• _TASK GOAL_
From the epoetin alfa study text, print everything from "The results of" down to "(11/51) 43% (25/58)", word for word.

• _READING TEXT_

····················

Pooled Analysis (Three Times Per Week Dosing)

The results of 6 studies of similar design and that randomized 131 patients to epoetin alfa or placebo were pooled to assess the safety and effectiveness of epoetin alfa. Patients were randomized to receive epoetin alfa at 150 Units/kg (n = 63) or placebo (n = 68), subcutaneously three times per week for 12 weeks in each study. Across all studies, 72 patients were treated with concomitant non cisplatin-containing chemotherapy regimens and 59 patients were treated with concomitant cisplatin-containing chemotherapy regimens. Twelve patients (19%) in the epoetin alfa arm and 10 patients (15%) in the placebo-arm dropped out prior to week 6 and are excluded from efficacy analyses.

Table 10: Proportion of Patients Transfused in the Pooled Analysis for Three Times Per Week Dosing
Week 5 Through Week 12 or End of Study
Chemotherapy Regimen PROCRIT Placebo
All Regimens 22% (11/51) 43% (25/58)
  Regimens without cisplatin 21% (6/29) 33% (11/33)
  Regimens containing cisplatin 23% (5/22) 56% (14/25)

Surgery Patients

The safety and efficacy of PROCRIT were evaluated in a placebo-controlled, double-blind study (S1) enrolling 316 patients scheduled for major, elective orthopedic hip or knee surgery who were expected to require ≥ 2 units of blood and who were not able or willing to participate in an autologous blood donation program. Patients were stratified into 1 of 3 groups based on their pretreatment hemoglobin [≤ 10 g/dL (n = 2), > 10 to ≤ 13 g/dL (n = 96), and > 13 to ≤ 15 g/dL (n = 218)] and then randomly assigned to receive 300 Units/kg PROCRIT, 100 Units/kg PROCRIT, or placebo by subcutaneous injection for 10 days before surgery, on the day of surgery, and for 4 days after surgery. All patients received oral iron and a low-dose, postoperative warfarin regimen.

Treatment with PROCRIT 300 Units/kg significantly (p = 0.024) reduced the risk of allogeneic RBC transfusion in patients with a pretreatment hemoglobin of > 10 to ≤ 13 g/dL; 5/31 (16%) of patients treated with PROCRIT 300 Units/kg, 6/26 (23%) of patients treated with PROCRIT 100 Units/kg, and 13/29 (45%) of placebo-treated patients were transfused. There was no significant difference in the number of patients transfused between PROCRIT (9% 300 Units/kg, 6% 100 Units/kg) and placebo (13%) in the > 13 to ≤ 15 g/dL hemoglobin stratum. There were too few patients in the ≤ 10 g/dL group to determine if PROCRIT is useful in this hemoglobin strata. In the > 10 to ≤ 13 g/dL pretreatment stratum, the mean number of units transfused per PROCRIT-treated patient (0.45 units blood for 300 Units/kg, 0.42 units blood for 100 Units/kg) was less than the mean transfused per placebo-treated patient (1.14 units) (overall p = 0.028). In addition, mean hemoglobin, hematocrit, and reticulocyte counts increased significantly during the presurgery period in patients treated with PROCRIT.

····················

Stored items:
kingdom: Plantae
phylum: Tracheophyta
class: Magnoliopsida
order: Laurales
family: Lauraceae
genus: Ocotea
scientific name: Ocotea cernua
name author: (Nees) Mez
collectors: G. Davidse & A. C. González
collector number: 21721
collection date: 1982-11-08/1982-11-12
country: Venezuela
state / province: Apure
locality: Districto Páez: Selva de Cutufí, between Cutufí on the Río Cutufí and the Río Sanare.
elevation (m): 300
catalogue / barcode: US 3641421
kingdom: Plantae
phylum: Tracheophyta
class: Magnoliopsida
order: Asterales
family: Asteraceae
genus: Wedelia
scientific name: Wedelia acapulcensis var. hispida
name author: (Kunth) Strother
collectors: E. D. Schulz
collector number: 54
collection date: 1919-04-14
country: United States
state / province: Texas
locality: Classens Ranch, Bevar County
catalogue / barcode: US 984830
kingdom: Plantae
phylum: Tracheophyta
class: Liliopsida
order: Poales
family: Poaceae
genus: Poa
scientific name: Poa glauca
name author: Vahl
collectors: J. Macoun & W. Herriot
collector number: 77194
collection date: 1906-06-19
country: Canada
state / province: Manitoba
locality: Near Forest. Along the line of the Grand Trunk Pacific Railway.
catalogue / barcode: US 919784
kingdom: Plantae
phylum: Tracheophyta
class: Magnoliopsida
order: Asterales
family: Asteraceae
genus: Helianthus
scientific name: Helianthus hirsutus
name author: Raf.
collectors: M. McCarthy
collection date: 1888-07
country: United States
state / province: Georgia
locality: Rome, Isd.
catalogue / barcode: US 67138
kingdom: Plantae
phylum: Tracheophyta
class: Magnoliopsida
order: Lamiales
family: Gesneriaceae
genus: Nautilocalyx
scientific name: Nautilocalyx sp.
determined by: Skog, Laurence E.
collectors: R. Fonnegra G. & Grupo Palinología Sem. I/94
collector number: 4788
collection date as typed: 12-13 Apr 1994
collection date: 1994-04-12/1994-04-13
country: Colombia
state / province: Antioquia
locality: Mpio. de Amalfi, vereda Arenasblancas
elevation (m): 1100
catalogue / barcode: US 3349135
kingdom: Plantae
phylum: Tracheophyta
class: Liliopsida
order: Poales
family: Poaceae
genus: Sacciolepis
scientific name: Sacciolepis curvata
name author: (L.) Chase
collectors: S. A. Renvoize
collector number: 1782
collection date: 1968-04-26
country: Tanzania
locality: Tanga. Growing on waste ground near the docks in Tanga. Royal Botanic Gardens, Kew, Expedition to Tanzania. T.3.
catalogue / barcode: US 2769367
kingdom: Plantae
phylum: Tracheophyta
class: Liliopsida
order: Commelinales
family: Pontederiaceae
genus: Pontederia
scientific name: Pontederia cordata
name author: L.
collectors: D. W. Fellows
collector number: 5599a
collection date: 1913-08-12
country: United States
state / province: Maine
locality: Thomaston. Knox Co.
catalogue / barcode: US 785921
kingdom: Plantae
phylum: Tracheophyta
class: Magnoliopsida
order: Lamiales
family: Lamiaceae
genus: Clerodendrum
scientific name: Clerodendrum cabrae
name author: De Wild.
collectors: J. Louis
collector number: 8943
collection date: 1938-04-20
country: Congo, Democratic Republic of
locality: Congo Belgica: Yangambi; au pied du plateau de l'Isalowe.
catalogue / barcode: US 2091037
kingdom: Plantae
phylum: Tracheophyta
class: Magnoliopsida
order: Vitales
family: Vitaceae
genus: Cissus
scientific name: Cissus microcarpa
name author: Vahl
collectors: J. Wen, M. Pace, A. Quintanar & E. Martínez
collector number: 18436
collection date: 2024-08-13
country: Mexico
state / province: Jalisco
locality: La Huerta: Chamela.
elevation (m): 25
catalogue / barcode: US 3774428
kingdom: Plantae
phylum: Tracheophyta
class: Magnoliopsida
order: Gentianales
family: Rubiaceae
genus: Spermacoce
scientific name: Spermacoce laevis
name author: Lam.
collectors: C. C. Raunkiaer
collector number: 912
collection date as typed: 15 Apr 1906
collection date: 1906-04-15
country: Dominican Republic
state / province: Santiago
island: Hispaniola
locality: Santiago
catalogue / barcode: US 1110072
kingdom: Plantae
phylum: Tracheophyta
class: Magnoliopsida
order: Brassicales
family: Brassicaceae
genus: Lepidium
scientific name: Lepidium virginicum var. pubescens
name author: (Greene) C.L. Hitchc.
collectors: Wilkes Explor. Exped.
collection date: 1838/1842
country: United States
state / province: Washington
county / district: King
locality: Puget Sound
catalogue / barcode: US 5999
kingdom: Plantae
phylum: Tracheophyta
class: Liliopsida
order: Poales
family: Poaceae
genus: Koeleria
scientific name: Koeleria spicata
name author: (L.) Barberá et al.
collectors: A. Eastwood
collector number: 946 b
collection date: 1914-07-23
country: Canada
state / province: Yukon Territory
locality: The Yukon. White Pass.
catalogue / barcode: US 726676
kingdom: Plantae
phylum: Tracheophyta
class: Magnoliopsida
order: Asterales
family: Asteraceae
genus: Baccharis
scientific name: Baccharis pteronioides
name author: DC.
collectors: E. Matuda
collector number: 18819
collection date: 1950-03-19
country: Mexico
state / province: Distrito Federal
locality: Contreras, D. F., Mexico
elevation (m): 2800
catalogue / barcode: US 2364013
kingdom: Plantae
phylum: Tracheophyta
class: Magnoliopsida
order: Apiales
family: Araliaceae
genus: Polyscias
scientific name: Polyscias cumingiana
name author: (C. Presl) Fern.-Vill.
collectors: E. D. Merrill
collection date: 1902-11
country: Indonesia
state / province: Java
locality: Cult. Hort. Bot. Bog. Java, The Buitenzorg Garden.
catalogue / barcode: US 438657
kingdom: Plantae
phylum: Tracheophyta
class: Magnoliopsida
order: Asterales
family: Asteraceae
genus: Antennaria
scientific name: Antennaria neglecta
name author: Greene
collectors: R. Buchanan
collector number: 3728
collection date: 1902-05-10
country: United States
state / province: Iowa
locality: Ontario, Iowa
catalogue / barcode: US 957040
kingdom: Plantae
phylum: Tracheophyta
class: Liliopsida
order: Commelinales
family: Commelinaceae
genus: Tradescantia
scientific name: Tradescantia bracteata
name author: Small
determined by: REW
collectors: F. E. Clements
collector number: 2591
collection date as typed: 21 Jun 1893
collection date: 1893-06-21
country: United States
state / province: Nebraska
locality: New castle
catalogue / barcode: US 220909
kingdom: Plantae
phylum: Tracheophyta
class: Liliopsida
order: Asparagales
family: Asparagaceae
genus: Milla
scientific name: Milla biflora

····················

• _EXPECTED ANSWER_
The results of 6 studies of similar design and that randomized 131 patients to epoetin alfa or placebo were pooled to assess the safety and effectiveness of epoetin alfa. Patients were randomized to receive epoetin alfa at 150 Units/kg (n = 63) or placebo (n = 68), subcutaneously three times per week for 12 weeks in each study. Across all studies, 72 patients were treated with concomitant non cisplatin-containing chemotherapy regimens and 59 patients were treated with concomitant cisplatin-containing chemotherapy regimens. Twelve patients (19%) in the epoetin alfa arm and 10 patients (15%) in the placebo-arm dropped out prior to week 6 and are excluded from efficacy analyses.

Table 10: Proportion of Patients Transfused in the Pooled Analysis for Three Times Per Week Dosing
Week 5 Through Week 12 or End of Study
Chemotherapy Regimen PROCRIT Placebo
All Regimens 22% (11/51) 43% (25/58)